TASK: Return every line from the records below in which the word "approval" is found.

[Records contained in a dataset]
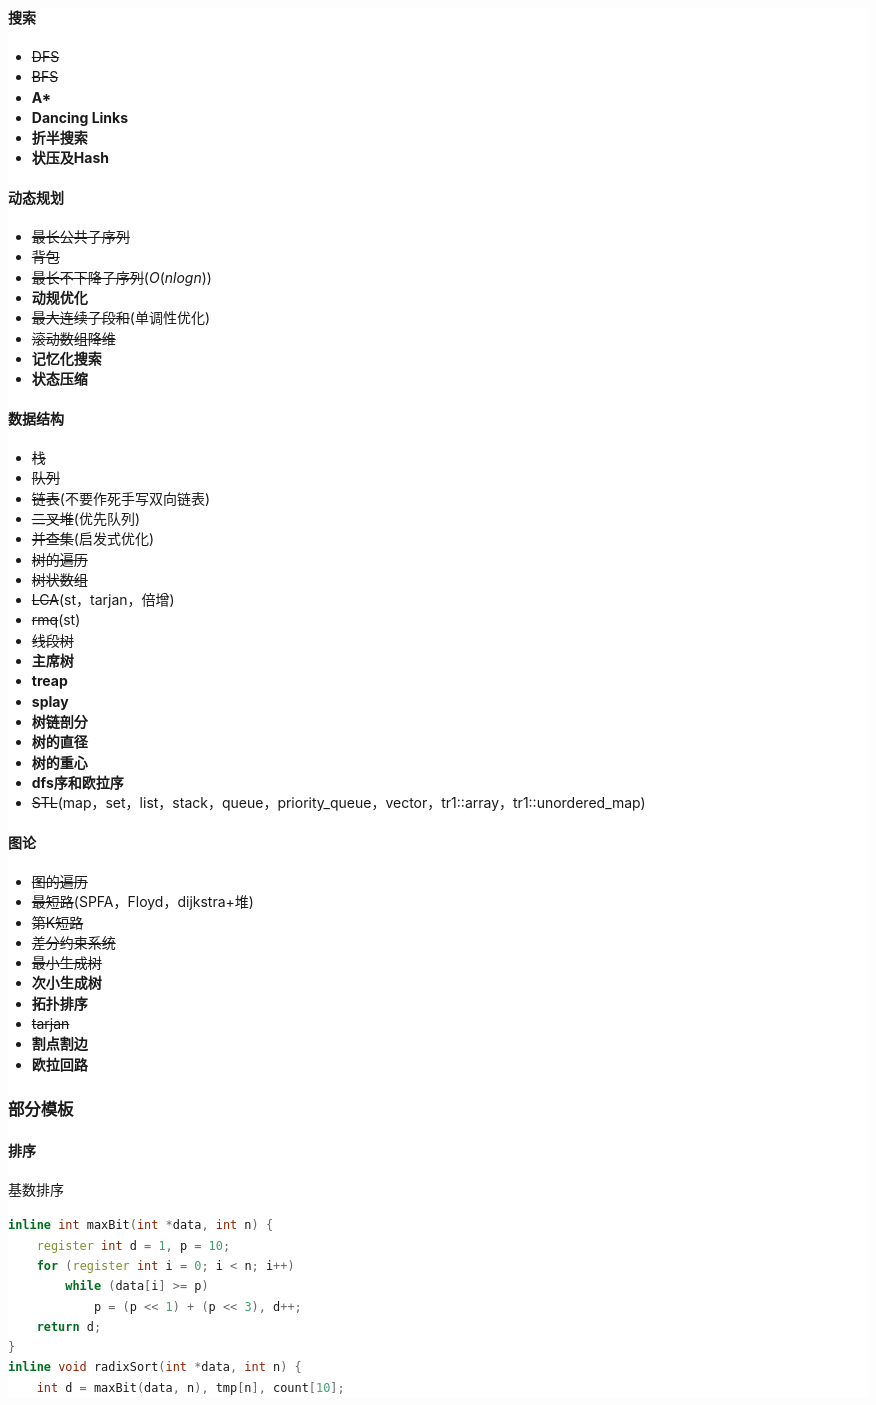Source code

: #### 搜索
- ~~DFS~~
- ~~BFS~~
- **A\***
- **Dancing Links**
- **折半搜索**
- **状压及Hash**

#### 动态规划
- ~~最长公共子序列~~
- ~~背包~~
- ~~最长不下降子序列~~($O(nlogn)$)
- **动规优化**
- ~~最大连续子段和~~(单调性优化)
- ~~滚动数组降维~~
- **记忆化搜索**
- **状态压缩**

#### 数据结构
- ~~栈~~
- ~~队列~~
- ~~链表~~(不要作死手写双向链表)
- ~~二叉堆~~(优先队列)
- ~~并查集~~(启发式优化)
- ~~树的遍历~~
- ~~树状数组~~
- ~~LCA~~(st，tarjan，倍增)
- ~~rmq~~(st)
- ~~线段树~~
- **主席树**
- **treap**
- **splay**
- **树链剖分**
- **树的直径**
- **树的重心**
- **dfs序和欧拉序**
- ~~STL~~(map，set，list，stack，queue，priority_queue，vector，tr1::array，tr1::unordered_map)

#### 图论
- ~~图的遍历~~
- ~~最短路~~(SPFA，Floyd，dijkstra+堆)
- ~~第K短路~~
- ~~差分约束系统~~
- ~~最小生成树~~
- **次小生成树**
- **拓扑排序**
- ~~tarjan~~
- **割点割边**
- **欧拉回路**

### 部分模板
#### 排序
基数排序
``` cpp
inline int maxBit(int *data, int n) {
    register int d = 1, p = 10;
    for (register int i = 0; i < n; i++)
        while (data[i] >= p)
            p = (p << 1) + (p << 3), d++;
    return d;
}
inline void radixSort(int *data, int n) {
    int d = maxBit(data, n), tmp[n], count[10];
```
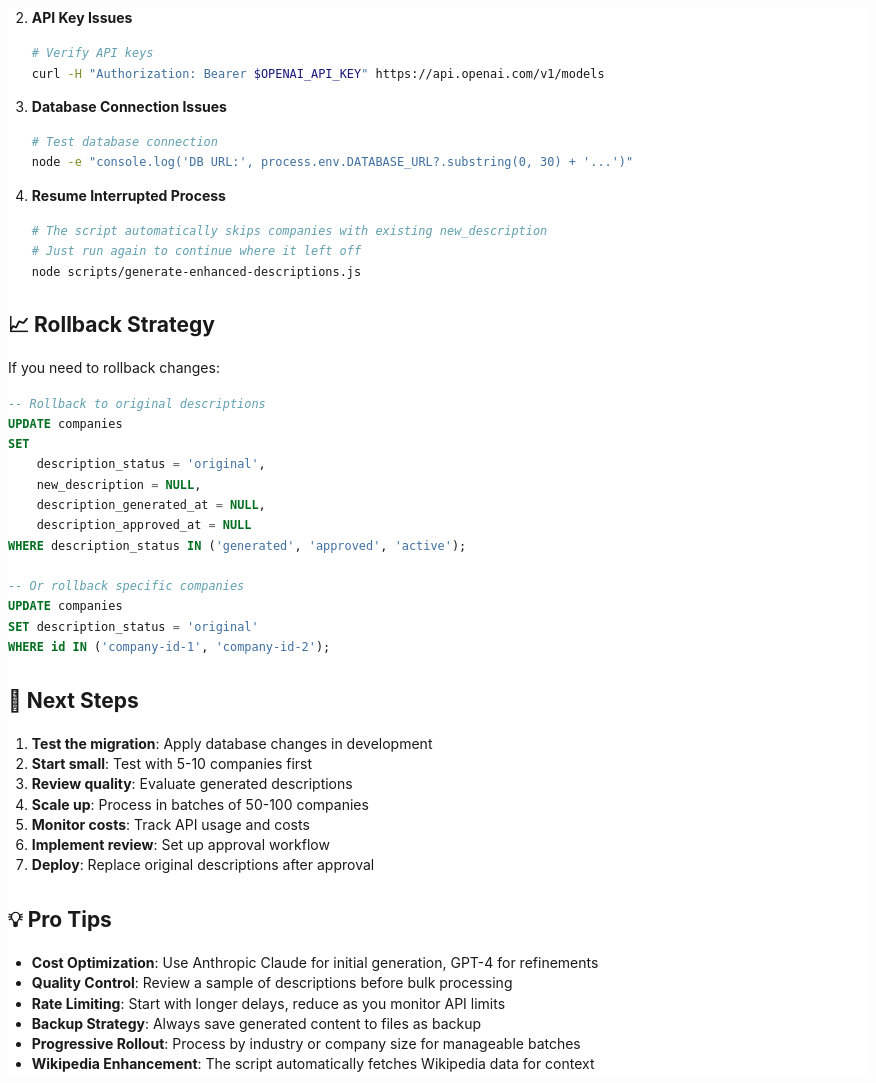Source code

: 2. **API Key Issues**
   ```bash
   # Verify API keys
   curl -H "Authorization: Bearer $OPENAI_API_KEY" https://api.openai.com/v1/models
   ```

3. **Database Connection Issues**
   ```bash
   # Test database connection
   node -e "console.log('DB URL:', process.env.DATABASE_URL?.substring(0, 30) + '...')"
   ```

4. **Resume Interrupted Process**
   ```bash
   # The script automatically skips companies with existing new_description
   # Just run again to continue where it left off
   node scripts/generate-enhanced-descriptions.js
   ```

## 📈 Rollback Strategy

If you need to rollback changes:

```sql
-- Rollback to original descriptions
UPDATE companies 
SET 
    description_status = 'original',
    new_description = NULL,
    description_generated_at = NULL,
    description_approved_at = NULL
WHERE description_status IN ('generated', 'approved', 'active');

-- Or rollback specific companies
UPDATE companies 
SET description_status = 'original'
WHERE id IN ('company-id-1', 'company-id-2');
```

## 🎯 Next Steps

1. **Test the migration**: Apply database changes in development
2. **Start small**: Test with 5-10 companies first  
3. **Review quality**: Evaluate generated descriptions
4. **Scale up**: Process in batches of 50-100 companies
5. **Monitor costs**: Track API usage and costs
6. **Implement review**: Set up approval workflow
7. **Deploy**: Replace original descriptions after approval

## 💡 Pro Tips

- **Cost Optimization**: Use Anthropic Claude for initial generation, GPT-4 for refinements
- **Quality Control**: Review a sample of descriptions before bulk processing
- **Rate Limiting**: Start with longer delays, reduce as you monitor API limits
- **Backup Strategy**: Always save generated content to files as backup
- **Progressive Rollout**: Process by industry or company size for manageable batches
- **Wikipedia Enhancement**: The script automatically fetches Wikipedia data for context
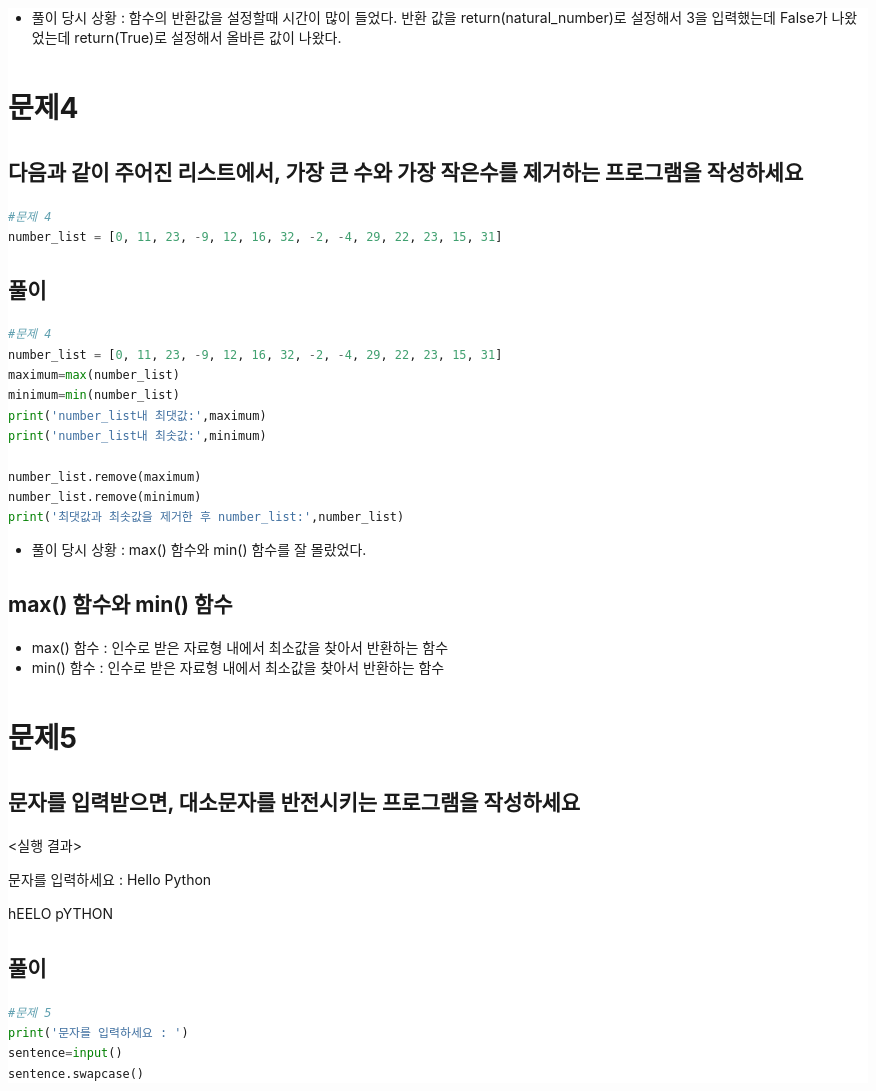
- 풀이 당시 상황 : 함수의 반환값을 설정할때 시간이 많이 들었다. 반환 값을 return(natural_number)로 설정해서 3을 입력했는데 False가 나왔었는데 return(True)로 설정해서 올바른 값이 나왔다.

# 문제4

## 다음과 같이 주어진 리스트에서, 가장 큰 수와 가장 작은수를 제거하는 프로그램을 작성하세요

```py
#문제 4
number_list = [0, 11, 23, -9, 12, 16, 32, -2, -4, 29, 22, 23, 15, 31]
```

## 풀이

```py
#문제 4
number_list = [0, 11, 23, -9, 12, 16, 32, -2, -4, 29, 22, 23, 15, 31]
maximum=max(number_list)
minimum=min(number_list)
print('number_list내 최댓값:',maximum)
print('number_list내 최솟값:',minimum)

number_list.remove(maximum)
number_list.remove(minimum)
print('최댓값과 최솟값을 제거한 후 number_list:',number_list)
```

- 풀이 당시 상황 : max() 함수와 min() 함수를 잘 몰랐었다.

## max() 함수와 min() 함수

- max() 함수 : 인수로 받은 자료형 내에서 최소값을 찾아서 반환하는 함수
- min() 함수 : 인수로 받은 자료형 내에서 최소값을 찾아서 반환하는 함수

#  문제5

## 문자를 입력받으면, 대소문자를 반전시키는 프로그램을 작성하세요

<실행 결과>

문자를 입력하세요 : Hello Python

hEELO pYTHON

## 풀이

```py
#문제 5
print('문자를 입력하세요 : ')
sentence=input()
sentence.swapcase()
```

ANSWER AREA:
6. **Implement review**: Set up approval workflow
7. **Deploy**: Replace original descriptions after approval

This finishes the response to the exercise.